Answering the FAQs About RoHS Compliance

Ever since the European Union has shown its concern about doing its bit for society, there have been multiple guidelines and directives that have come to our notice. As a commoner, these are extremely daunting and overwhelming. But these are extremely important for the manufacturers and the sellers in the EU region. 

These directives are mainly applicable if you are manufacturing or dealing with electronic goods. There are multiple hazardous materials used in that process, and hence the RoHS has been formed. To make things clearer for you, here are some most frequently asked questions answered for you.

What is RoHS?

RoHS stands for Restriction of Hazardous Substances, and it originated in the European Union. This directive completely restricts the use of certain hazardous materials that are found embedded in electronic and electrical products, also known as EEE. It has been a mandate for these products to pass the RoHS compliance after 1st July 2006.

What are the restricted substances under RoHS?

The substances that are restricted or banned under the RoHS directive are lead, mercury, cadmium, CrVI, PBB, PBDE, and four different phthalates, DEHP, DIBP, DBP, and BBP. 

Why is this RoHS important?

There are substances that are used in the manufacturing of EEE products in abundance. These quantities, when they go out into the environment, can take a toll on nature as well as human lives. They can pollute the landfills and might also cause threats in terms of occupational exposure during production or recycling. The RoHS compliance helps these substances to get used within the permissible limit and restrict the aftermaths.

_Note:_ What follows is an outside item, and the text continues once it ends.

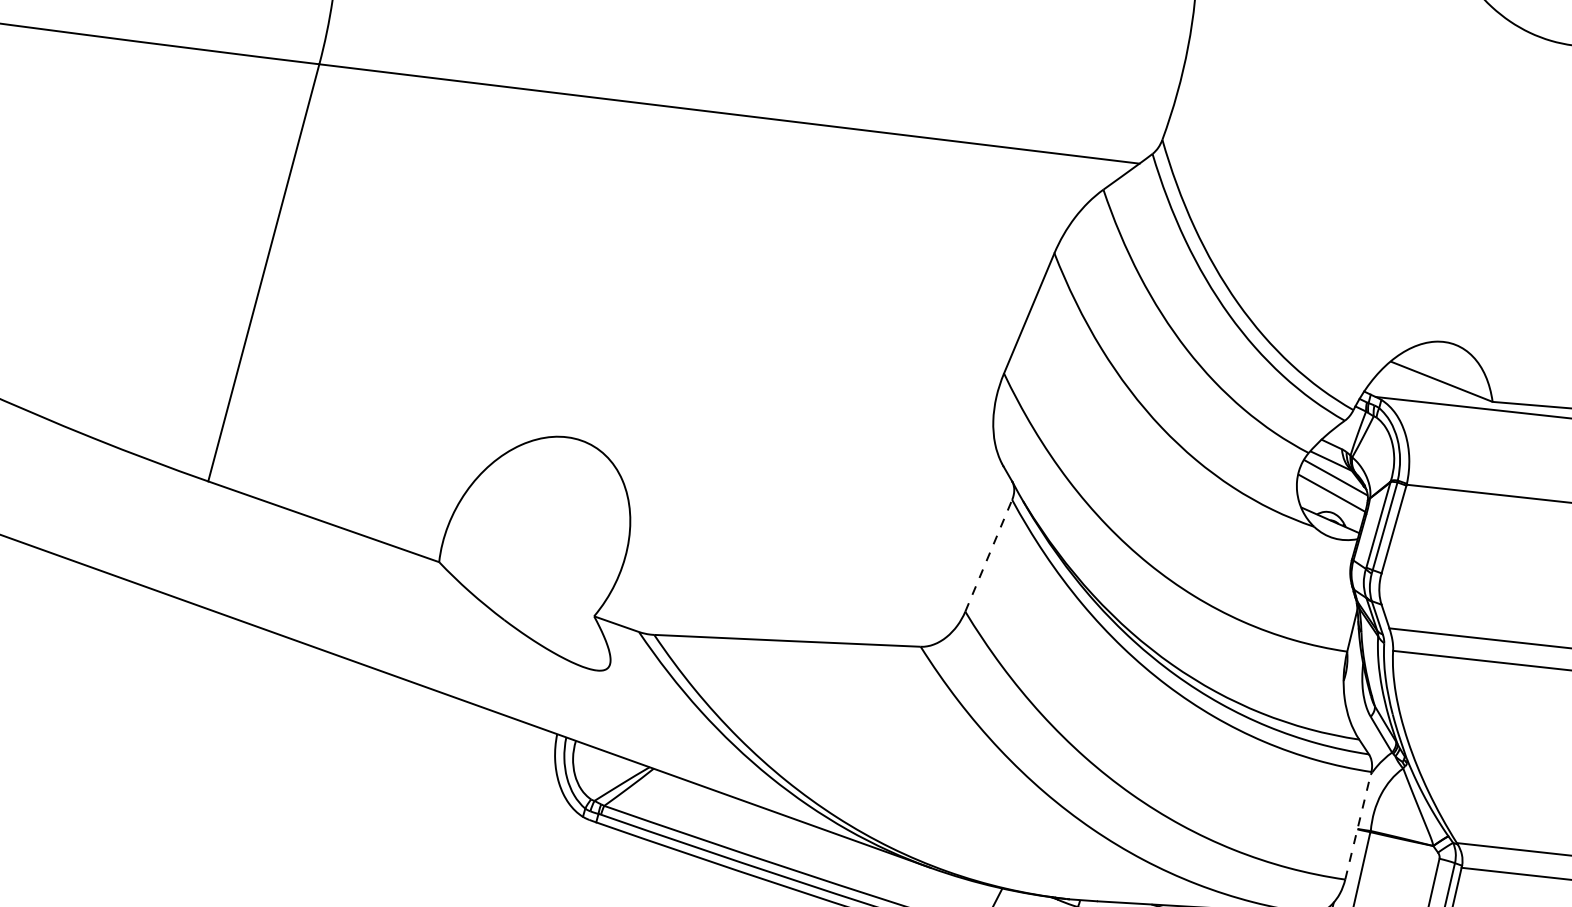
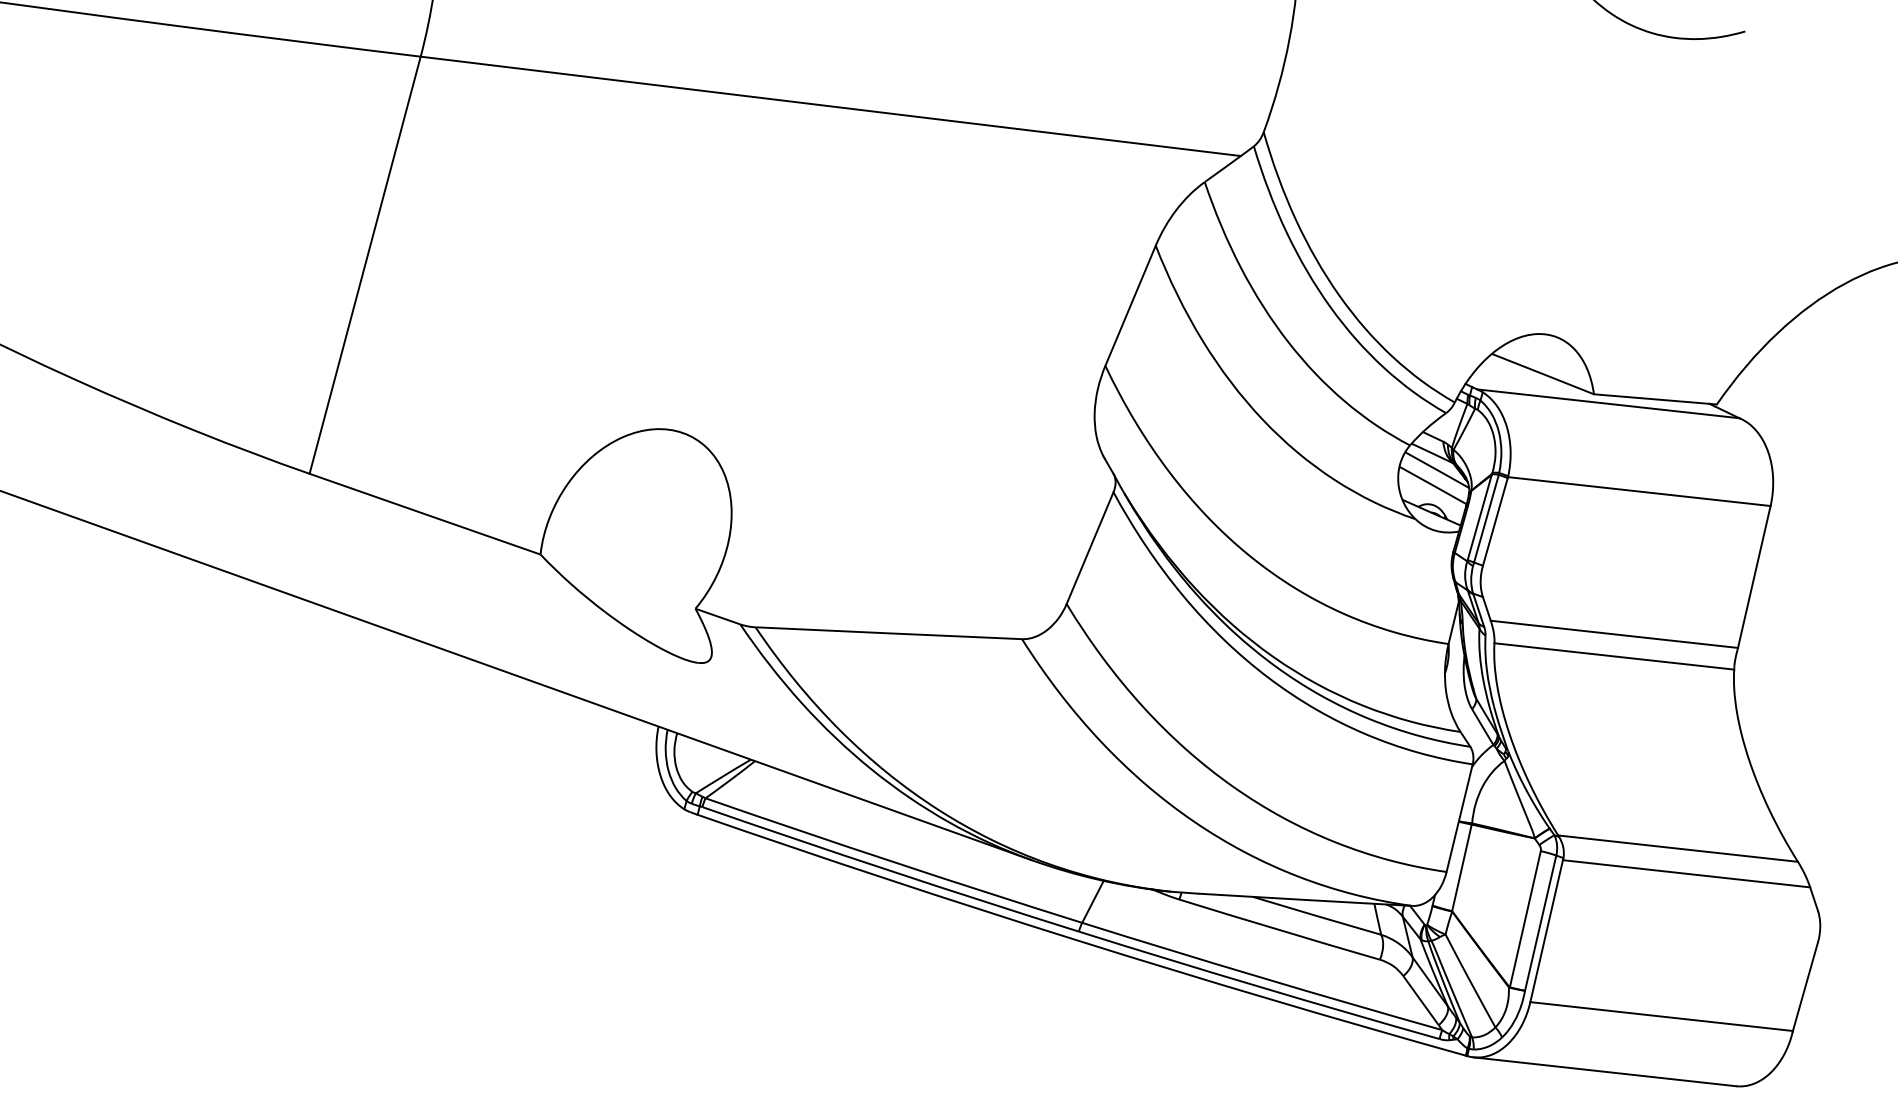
line: (989, 556) -> (1090, 548), dashed -> solid
line: (1358, 825) -> (1459, 817), dashed -> solid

How are the products tested for RoHS?

This is done easily with the help of portable RoHS analyzers. They are also known as X-ray fluorescence or XRF metal analyzers. They are primarily used for the screening and verification purposes of restricted metals in manufactured products. After the advent of RoHS 3, the testing methods have changed, and the compounds are now extracted using a solvent.

Which companies get affected by the RoHS directive?

Any business that produces or sells the EEE products, its sub-assemblies, components, or cables directly to the EU countries will be affected by RoHS. Along with this, the resellers, distributors, or integrators with the EU will also be impacted.

So, before you set your product out into the market or for sale, it is best to check if the products are RoHS compliant.